(Records for the exercise):
════════════════════

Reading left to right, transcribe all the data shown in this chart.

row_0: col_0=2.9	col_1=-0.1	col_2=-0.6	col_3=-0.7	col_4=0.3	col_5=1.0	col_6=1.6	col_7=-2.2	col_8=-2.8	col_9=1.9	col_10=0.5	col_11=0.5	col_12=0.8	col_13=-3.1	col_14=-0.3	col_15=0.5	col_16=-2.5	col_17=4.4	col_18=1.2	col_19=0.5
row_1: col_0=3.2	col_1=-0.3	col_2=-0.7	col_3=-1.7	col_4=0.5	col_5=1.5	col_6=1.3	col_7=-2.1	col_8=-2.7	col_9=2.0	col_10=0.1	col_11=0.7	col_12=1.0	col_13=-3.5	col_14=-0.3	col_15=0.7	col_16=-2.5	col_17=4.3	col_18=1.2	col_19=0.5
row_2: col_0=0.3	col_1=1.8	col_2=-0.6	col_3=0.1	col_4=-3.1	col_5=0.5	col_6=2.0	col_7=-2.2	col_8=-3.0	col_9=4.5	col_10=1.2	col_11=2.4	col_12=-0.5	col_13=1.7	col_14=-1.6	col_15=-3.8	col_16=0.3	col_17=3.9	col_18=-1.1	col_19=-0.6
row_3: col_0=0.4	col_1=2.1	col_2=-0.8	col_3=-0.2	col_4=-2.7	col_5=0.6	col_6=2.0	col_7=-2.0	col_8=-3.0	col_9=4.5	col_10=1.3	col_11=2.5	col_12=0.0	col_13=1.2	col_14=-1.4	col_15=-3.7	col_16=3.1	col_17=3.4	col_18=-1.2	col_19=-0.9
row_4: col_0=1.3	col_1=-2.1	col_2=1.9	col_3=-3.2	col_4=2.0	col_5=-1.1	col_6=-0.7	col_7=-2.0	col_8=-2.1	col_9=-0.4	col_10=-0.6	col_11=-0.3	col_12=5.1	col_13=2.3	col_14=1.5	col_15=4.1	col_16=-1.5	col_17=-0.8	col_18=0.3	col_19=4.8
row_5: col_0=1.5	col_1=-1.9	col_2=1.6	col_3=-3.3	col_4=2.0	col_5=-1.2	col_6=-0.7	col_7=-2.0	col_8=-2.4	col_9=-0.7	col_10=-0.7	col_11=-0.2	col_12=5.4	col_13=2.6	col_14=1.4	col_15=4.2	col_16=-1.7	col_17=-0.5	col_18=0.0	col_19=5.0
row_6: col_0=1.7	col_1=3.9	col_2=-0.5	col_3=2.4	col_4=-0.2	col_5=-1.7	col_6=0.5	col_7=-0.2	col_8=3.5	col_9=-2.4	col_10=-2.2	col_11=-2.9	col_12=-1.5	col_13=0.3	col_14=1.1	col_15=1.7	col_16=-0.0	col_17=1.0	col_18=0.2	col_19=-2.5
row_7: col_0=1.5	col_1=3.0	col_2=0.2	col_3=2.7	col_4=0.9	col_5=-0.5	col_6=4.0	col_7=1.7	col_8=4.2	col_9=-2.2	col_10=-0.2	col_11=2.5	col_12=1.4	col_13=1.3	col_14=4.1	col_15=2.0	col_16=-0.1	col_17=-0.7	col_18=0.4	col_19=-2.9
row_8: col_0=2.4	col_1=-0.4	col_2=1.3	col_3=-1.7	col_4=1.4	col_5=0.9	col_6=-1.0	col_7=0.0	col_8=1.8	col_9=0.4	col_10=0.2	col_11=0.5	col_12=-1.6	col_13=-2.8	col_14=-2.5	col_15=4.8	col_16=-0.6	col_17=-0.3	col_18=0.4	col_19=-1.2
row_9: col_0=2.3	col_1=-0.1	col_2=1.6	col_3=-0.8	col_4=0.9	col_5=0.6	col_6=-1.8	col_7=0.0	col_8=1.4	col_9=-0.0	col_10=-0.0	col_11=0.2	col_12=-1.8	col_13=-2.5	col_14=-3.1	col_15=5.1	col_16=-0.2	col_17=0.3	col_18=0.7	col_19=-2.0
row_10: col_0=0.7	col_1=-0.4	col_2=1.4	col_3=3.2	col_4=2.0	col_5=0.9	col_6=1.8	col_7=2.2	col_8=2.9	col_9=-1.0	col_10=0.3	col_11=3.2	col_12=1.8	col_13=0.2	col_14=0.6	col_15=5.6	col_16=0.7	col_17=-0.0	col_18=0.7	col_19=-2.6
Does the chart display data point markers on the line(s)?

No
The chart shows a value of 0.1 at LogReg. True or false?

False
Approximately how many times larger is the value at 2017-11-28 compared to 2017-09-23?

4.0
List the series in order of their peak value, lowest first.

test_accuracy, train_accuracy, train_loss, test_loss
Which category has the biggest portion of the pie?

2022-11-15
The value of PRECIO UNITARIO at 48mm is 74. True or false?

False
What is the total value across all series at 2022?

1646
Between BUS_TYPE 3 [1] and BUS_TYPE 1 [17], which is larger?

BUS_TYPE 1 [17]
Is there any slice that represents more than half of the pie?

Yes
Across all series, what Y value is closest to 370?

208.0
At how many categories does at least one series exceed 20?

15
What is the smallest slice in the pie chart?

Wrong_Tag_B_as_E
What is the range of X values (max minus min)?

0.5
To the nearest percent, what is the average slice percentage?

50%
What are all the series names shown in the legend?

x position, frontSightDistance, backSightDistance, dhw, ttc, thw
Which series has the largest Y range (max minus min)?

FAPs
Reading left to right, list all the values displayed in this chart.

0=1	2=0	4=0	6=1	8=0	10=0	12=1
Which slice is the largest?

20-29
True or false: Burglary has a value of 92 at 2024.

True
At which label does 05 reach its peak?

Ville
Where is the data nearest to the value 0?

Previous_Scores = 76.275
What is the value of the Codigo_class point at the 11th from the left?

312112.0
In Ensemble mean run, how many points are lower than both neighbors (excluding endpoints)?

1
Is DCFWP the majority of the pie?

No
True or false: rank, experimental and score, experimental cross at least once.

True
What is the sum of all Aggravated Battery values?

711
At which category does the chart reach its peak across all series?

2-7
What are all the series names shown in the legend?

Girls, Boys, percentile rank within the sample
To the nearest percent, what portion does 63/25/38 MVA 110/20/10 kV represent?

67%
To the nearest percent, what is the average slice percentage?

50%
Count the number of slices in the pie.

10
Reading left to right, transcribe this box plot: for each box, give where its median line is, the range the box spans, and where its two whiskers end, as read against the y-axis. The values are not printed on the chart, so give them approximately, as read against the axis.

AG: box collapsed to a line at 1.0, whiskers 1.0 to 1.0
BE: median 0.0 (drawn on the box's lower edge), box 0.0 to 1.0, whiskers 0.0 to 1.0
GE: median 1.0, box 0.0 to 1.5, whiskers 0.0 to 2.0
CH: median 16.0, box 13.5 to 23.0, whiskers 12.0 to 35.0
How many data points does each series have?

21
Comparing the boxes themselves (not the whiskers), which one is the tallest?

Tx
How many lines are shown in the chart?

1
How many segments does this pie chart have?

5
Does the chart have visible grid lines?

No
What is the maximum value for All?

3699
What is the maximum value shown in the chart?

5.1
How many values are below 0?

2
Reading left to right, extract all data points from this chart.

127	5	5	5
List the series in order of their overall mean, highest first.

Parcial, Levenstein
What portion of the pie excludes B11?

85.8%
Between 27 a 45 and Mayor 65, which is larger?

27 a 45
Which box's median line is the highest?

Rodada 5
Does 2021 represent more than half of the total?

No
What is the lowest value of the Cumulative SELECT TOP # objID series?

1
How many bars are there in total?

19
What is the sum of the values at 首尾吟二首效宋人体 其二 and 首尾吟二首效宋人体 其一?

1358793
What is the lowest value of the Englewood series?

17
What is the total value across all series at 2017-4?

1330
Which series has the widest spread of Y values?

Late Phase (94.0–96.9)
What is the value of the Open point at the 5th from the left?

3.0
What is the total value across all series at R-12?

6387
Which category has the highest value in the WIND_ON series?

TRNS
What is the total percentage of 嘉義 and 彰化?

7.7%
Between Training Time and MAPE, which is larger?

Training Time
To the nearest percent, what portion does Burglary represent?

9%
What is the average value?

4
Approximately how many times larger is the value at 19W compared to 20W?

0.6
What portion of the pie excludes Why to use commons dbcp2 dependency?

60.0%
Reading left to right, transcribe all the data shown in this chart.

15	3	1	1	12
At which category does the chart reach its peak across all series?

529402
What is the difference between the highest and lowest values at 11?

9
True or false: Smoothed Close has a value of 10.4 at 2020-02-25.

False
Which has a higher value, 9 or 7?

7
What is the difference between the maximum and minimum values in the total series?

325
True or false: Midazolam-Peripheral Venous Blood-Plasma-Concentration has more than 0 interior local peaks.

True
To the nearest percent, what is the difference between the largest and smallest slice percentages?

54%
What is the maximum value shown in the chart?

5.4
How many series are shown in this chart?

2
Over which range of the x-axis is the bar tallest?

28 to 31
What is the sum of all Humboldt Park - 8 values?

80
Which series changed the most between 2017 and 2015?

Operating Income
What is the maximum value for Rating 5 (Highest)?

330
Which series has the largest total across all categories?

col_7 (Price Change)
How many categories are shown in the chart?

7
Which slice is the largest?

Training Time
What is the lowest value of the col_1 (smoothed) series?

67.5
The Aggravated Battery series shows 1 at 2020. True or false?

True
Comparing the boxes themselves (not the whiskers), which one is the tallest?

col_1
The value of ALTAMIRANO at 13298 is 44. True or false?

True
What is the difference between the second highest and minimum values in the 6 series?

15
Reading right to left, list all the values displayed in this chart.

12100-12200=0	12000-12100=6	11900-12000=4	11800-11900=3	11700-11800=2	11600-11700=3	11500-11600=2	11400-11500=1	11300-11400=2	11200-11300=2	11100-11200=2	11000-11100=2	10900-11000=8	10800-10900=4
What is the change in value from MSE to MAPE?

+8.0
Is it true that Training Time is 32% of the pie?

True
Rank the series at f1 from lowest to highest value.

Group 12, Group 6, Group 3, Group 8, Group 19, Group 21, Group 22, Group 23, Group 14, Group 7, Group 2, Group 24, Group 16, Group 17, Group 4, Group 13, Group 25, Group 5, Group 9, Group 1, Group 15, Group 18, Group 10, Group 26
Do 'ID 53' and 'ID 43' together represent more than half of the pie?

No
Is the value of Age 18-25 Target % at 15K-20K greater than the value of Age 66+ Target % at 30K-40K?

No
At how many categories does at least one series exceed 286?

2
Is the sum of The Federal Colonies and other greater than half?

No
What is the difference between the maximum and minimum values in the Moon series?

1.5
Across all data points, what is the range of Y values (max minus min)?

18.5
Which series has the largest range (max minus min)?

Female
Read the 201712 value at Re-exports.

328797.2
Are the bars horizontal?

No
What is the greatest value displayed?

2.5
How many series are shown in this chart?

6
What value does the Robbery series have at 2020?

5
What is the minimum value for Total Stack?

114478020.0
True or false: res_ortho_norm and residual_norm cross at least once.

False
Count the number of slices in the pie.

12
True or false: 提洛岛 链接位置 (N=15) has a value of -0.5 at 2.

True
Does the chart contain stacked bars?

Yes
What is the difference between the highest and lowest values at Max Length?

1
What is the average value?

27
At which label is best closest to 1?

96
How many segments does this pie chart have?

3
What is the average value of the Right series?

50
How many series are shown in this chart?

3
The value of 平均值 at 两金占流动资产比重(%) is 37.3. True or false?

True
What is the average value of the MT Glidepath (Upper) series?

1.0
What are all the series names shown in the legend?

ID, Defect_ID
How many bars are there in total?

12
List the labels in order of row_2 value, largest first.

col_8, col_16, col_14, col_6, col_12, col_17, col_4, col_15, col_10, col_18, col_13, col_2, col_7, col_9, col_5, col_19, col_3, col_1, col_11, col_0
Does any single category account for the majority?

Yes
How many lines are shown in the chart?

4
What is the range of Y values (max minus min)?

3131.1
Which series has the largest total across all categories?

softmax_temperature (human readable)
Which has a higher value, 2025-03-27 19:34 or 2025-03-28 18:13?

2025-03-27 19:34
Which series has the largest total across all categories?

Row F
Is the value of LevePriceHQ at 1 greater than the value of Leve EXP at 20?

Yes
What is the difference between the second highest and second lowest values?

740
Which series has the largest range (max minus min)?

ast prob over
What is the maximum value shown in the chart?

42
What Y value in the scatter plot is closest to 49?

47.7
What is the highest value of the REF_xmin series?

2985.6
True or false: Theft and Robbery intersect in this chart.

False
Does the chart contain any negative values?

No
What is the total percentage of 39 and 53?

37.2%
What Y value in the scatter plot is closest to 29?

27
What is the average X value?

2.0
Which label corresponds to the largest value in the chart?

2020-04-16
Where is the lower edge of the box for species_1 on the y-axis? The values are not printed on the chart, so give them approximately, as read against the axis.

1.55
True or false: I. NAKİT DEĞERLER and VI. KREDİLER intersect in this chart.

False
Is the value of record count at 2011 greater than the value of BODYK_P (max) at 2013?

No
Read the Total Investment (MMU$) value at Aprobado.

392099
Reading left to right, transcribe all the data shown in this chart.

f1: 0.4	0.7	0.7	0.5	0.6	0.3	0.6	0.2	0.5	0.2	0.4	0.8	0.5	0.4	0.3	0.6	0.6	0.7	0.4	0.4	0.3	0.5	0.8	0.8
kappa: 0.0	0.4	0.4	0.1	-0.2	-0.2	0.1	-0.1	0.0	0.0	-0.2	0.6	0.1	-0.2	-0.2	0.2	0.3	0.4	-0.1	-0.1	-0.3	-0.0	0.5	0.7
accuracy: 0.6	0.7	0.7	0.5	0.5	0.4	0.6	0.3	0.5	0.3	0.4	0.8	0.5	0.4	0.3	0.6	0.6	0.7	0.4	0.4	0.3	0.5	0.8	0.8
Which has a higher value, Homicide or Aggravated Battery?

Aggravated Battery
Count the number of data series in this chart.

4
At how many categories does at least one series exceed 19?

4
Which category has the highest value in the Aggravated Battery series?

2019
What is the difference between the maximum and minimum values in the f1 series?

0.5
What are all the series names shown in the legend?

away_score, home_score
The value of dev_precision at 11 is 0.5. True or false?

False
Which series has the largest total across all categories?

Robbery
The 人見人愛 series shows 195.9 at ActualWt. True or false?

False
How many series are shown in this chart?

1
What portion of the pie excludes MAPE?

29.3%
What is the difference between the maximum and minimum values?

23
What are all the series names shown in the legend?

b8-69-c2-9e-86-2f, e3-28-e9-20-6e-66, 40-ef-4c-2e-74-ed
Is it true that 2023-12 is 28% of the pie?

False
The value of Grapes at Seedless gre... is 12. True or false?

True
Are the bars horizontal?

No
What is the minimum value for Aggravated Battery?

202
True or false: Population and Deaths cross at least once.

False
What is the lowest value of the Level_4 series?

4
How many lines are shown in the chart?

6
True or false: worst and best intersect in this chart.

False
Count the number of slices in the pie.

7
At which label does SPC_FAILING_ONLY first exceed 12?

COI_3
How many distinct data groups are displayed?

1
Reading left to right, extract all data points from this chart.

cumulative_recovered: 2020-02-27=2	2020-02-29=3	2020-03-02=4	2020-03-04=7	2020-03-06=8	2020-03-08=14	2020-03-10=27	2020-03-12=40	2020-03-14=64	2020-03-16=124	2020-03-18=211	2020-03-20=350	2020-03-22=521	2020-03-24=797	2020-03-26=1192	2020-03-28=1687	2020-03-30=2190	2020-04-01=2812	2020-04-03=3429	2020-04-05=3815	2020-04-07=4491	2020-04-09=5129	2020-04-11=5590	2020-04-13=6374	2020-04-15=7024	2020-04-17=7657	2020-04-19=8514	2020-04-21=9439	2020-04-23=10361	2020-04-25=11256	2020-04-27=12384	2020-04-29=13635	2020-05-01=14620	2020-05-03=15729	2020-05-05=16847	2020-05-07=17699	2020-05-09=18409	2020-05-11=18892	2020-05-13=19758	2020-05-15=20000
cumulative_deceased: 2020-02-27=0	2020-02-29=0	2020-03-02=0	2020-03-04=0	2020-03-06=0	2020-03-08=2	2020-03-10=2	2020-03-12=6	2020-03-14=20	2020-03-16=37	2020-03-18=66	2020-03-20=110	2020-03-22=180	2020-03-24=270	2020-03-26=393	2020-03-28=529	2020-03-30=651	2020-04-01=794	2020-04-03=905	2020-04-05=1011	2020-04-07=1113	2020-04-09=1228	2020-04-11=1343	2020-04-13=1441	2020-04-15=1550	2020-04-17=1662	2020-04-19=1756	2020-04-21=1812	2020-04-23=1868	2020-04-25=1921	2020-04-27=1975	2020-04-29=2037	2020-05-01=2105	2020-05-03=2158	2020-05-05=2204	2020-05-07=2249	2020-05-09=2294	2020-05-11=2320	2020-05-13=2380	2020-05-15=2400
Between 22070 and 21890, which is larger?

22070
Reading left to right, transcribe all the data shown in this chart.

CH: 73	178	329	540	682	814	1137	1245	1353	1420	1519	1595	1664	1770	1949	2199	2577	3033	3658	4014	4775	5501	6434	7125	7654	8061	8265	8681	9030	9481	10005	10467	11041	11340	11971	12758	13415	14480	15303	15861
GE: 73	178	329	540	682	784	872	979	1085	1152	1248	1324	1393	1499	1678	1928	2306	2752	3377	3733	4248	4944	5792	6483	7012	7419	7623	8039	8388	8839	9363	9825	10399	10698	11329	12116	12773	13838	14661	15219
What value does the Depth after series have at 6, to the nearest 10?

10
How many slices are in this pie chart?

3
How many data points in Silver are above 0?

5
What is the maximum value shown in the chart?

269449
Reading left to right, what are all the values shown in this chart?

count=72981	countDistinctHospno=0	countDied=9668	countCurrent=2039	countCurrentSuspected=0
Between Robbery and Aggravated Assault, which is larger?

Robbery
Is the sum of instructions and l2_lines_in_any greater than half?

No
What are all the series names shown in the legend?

════════════════════

(Work to complete): Copy out every line of the material above that contains the word "half".

(Answer to this task):
Is there any slice that represents more than half of the pie?
Does 2021 represent more than half of the total?
Do 'ID 53' and 'ID 43' together represent more than half of the pie?
Is the sum of The Federal Colonies and other greater than half?
Is the sum of instructions and l2_lines_in_any greater than half?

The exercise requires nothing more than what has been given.